(Questions to answer):
(a) Using the text on Cox model lasso oracle inequalities, answer each question:
(i) Where is η given?
(ii) Whose contraction theorem did van de Geer (2008) need?
(iii) What property does the text say the Cox model lacks?
(b) List every section heading that appears in the text on Cox model lasso oracle inequalities, with its number.
(c) Print the portion of the text on Cox model lasso oracle inequalities that opens with the words containing "Condition II(b, δ, d)." and closes with "R_θ in the next section.".

(Text excerpt):
BEGIN

Condition II(b, δ, d). ${‖ f_{θ (ε_{n}^{*})} - \bar{f} ‖}_{\infty} \leq η$ .

In both conditions, η is given in Assumption B.

3.2. Oracle inequalities

We now provide our theorem on oracle inequalities for the Cox model lasso estimator, with detailed proof given in the next section. The key idea of the proof is to find bounds of differences between empirical errors of the working model (1.2) and between approximation errors of the partial likelihood, denoted as Z_θ and R_θ in the next section.

Theorem 3.1. Suppose Assumptions A-E and Conditions I(b, δ) and II(b, δ, d) hold. With

Δ (b, δ, δ_{1}, δ_{2}) ≔ d (δ_{1}, δ_{2}) \frac{1 - δ^{2}}{δ b} \lor 1,

we have, with probability at least

1 - {{log}_{1 + b} \frac{{(1 + b)}^{2} Δ (b, δ, δ_{1}, δ_{2})}{δ_{1} δ_{2}}} {(1 + \frac{3}{10} W^{2}) exp (- n {\bar{a}}_{n}^{2} r_{1}^{2}) + 2 exp (- n ξ^{2} / 2)},

that

ℰ (f_{{\hat{θ}}_{n}}) \leq \frac{1}{1 - δ} ε_{n}^{*} and I ({\hat{θ}}_{n} - θ_{n}^{*}) \leq d (δ_{1}, δ_{2}) \frac{ζ_{n}^{*}}{b} .

4. Proofs

4.1. Preparations

Denote the empirical probability measure based on the sample {(X_i, Y_i, Δ_i) : i = 1, … n} by P_n. Let ε₁, ⋯ , ε_n be a Rademacher sequence, independent of the training data (X₁, Y₁, Δ₁), ⋯ , (X_n, Y_n, Δ_n). For some fixed θ* ∈ Θ and some M > 0, denote ℱ_M ≔ {f_θ : θ ∈ Θ, I(θ−θ*) ≤ M}. Later we take $θ^{*} = θ_{n}^{*}$ , which is the case of interest. For any θ where I(θ − θ*) ≤ M, denote

Z_{θ} (M) ≔ | (P_{n} - P) [γ_{f_{θ}} - γ_{f_{θ^{*}}}] | = | [{\tilde{l}}_{n} (θ) - l (θ)] - [{\tilde{l}}_{n} (θ^{*}) - l (θ^{*})] | .

Note that van de Geer (2008) sought to bound sup_{f∈ℱ_M} Z_θ(M), thus the contraction theorem of Ledoux and Talagrand (1991) (Theorem A.3 in van de Geer (2008)) was needed, which holds for Lipschitz functions. We find that the calculation in van de Geer (2008) does not apply to the Cox model due to the lack of Lipschitz property. However, the pointwise argument is adequate for our purpose because only the lasso estimator or the difference between the lasso estimator θ̂_n and the oracle $θ_{n}^{*}$ is of interest. Note the notational difference between an arbitrary θ* in the above Z_θ(M) and the oracle $θ_{n}^{*}$ .

END

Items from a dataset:
BEGIN

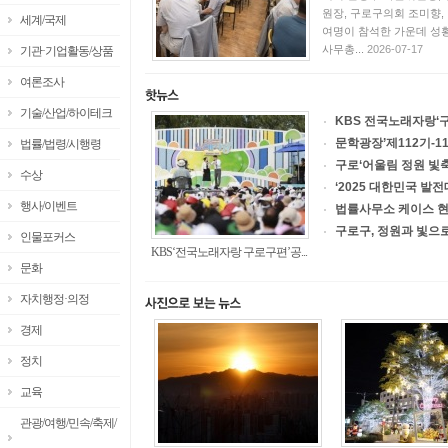
원장, 구로구의회 조미향, 
세계/국제
여명이 참석한 가운데 성
사무총...
2026-07-17
기관·기업활동/상품
여론조사
기술/산업/하이테크
KBS 전국노래자랑‘구로
문학광장’제112기-11
법률/법령/시행령
구로‘어울림 정원 빛축제
수상
‘2025 대한민국 발
행사/이벤트
법률사무소 케이스 현수
구로구, 정원과 빛으로 
인물포커스
KBS‘전국노래자랑 구로구편’공...
문화
자치행정·의정
경제
정치
교육
관광/여행/민속/축제/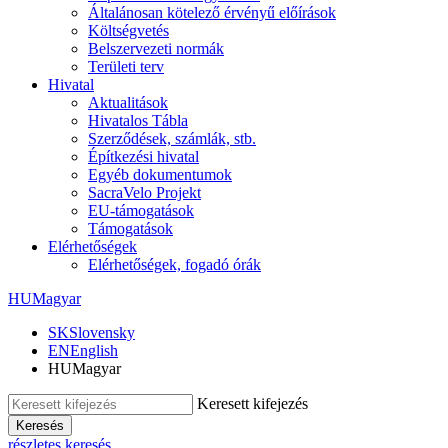
Általánosan kötelező érvényű előírások
Költségvetés
Belszervezeti normák
Területi terv
Hivatal
Aktualitások
Hivatalos Tábla
Szerződések, számlák, stb.
Építkezési hivatal
Egyéb dokumentumok
SacraVelo Projekt
EU-támogatások
Támogatások
Elérhetőségek
Elérhetőségek, fogadó órák
HU
Magyar
SK
Slovensky
EN
English
HU
Magyar
Keresett kifejezés
Keresés
részletes keresés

END

(Results of the exercise):
(a)
(i) In Assumption B.
(ii) Ledoux and Talagrand (1991).
(iii) The Lipschitz property.

(b)
3.2. Oracle inequalities
4. Proofs
4.1. Preparations

(c)
Condition II(b, δ, d). ${‖ f_{θ (ε_{n}^{*})} - \bar{f} ‖}_{\infty} \leq η$ .

In both conditions, η is given in Assumption B.

3.2. Oracle inequalities

We now provide our theorem on oracle inequalities for the Cox model lasso estimator, with detailed proof given in the next section. The key idea of the proof is to find bounds of differences between empirical errors of the working model (1.2) and between approximation errors of the partial likelihood, denoted as Z_θ and R_θ in the next section.